[LLVMdev] ML types in LLVM
Nick Lewycky
nicholas at mxc.ca
Sat Jun 13 19:32:43 PDT 2009
Wesley W. Terpstra wrote:
> On Sat, Jun 13, 2009 at 9:44 PM, John McCall<rjmccall at apple.com> wrote:
>> On Jun 13, 2009, at 3:54 AM, Wesley W. Terpstra wrote:
>> Currently I just represent %c as i8*. I assume that this can have
>> consequences in terms of aliasing. I tried opaque*, but llvm-as didn't
>> like that. Is there any way to better represent the type %c to LLVM?
>>
>> I assume this is for tagged sums.
>
> Yes.
>
>> Logically, what you want is a distinct LLVM type for every ML union type
>> and each of its constructors. Unfortunately, LLVM does structural
>> uniquing of types, so that won't work.
>
> Is there absolutely no way to generate a new type? Not even an 'opaque' one?
Each time you say "opaque" in a .ll (or call OpaqueType::get in the C++
API) you get yourself a new distinct opaque type.
It's not clear to me at all why opaque didn't work for you in the first
place. One thing you'll have to remember is that because of the above,
if you want to take an opaque* and pass it to another function that
takes an opaque*, you'll get a type mismatch since you said opaque
twice.
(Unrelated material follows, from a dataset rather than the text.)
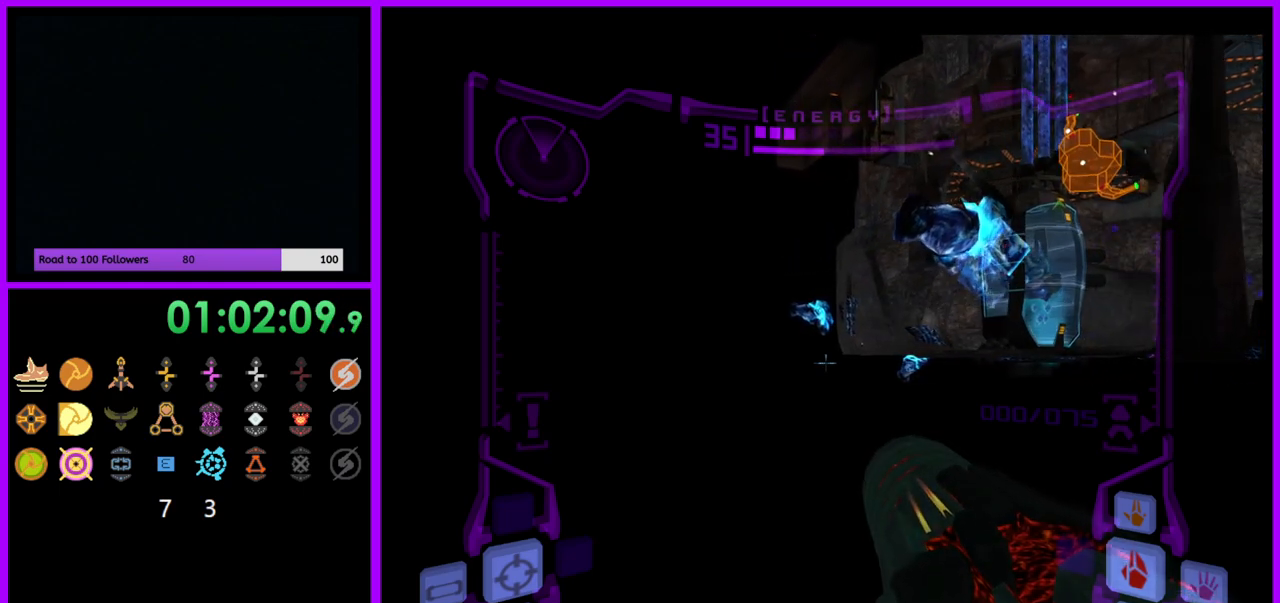
{"buttons": ["L1"], "left_stick": "up-left", "right_stick": "center", "events": []}
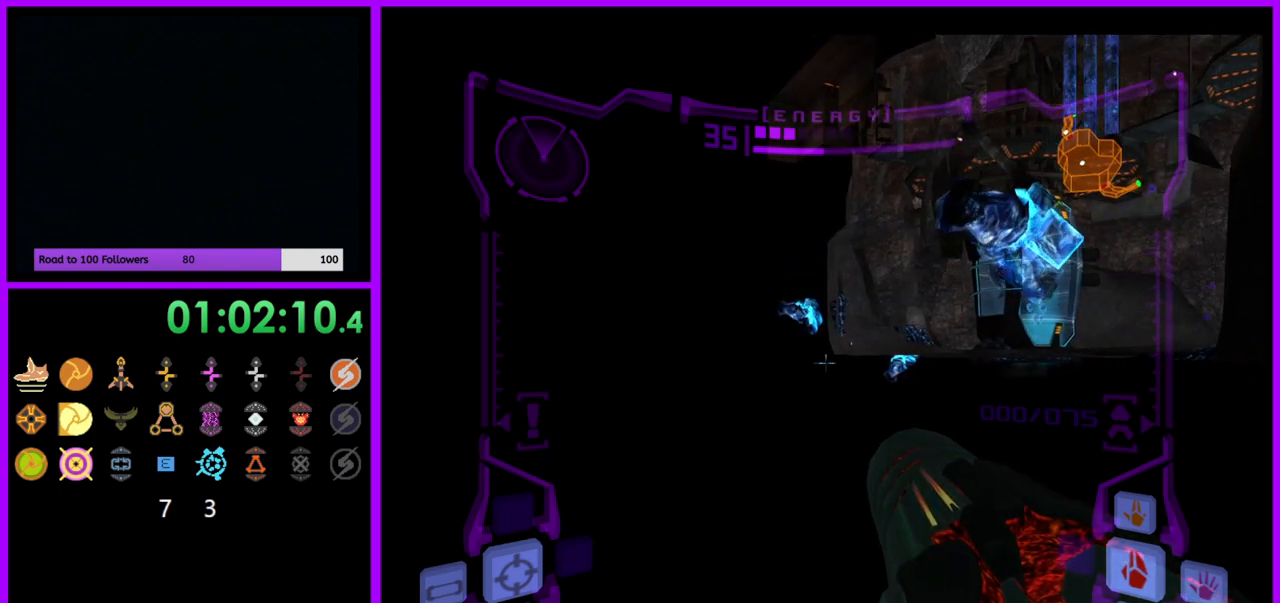
{"buttons": ["L1"], "left_stick": "up-left", "right_stick": "center", "events": []}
Use "%c = type opaque" in the global space, then %c* to get the
same opaque in multiple places. The other reason it might not have
worked for you is that you might've tried to dereference your opaque*
thereby producing just 'opaque' which isn't allowed.
>> What you can do is abuse address
>> spaces, giving every distinct type its own address space and casting
>> back and forth between address spaces as necessary.
>
> The manual indicates that only addresses in space 0 can have GC
> intrinsics used on them. Also I get the impression that this would be
> a pretty unsafe idea. ;)
>
>> Is there any way to express that a pointer is actually a pointer to an
>> interior element of a type? Something like %opt_33_in_heap =
>> %opt_33_with_header:1 ?
>>
>> Something like an ungetelementptr? No, sorry. That would be a
>> pretty nice extension, though obviously unsound, of course.
>
> Well, ungetelementptr could be nice, but I was hoping for something
> even better: a way to refer to the whole object type (including the
> header) even though my pointer doesn't point to the start of the
> object. Ie: this is a pointer to 8 bytes past type X.
>
> That way for normal access I punch down to the object part of the type
> and do my business. For access to the header, I just punch into that
> part of the type (which happens to involve a negative offset from the
> address). However, it seems that LLVM pointers always have to point to
> the start of an object.
>
>> Personally, I would create a struct type (hereafter "HeaderType") for the
>> entire GC header; when you want to access a header field, just cast the
>> base pointer to i8*, subtract the allocation size of HeaderType, cast the
>> result to HeaderType*, and getelementptr from there.
>
> That's what I'm doing right now; the HeaderType happens to be i32. ;)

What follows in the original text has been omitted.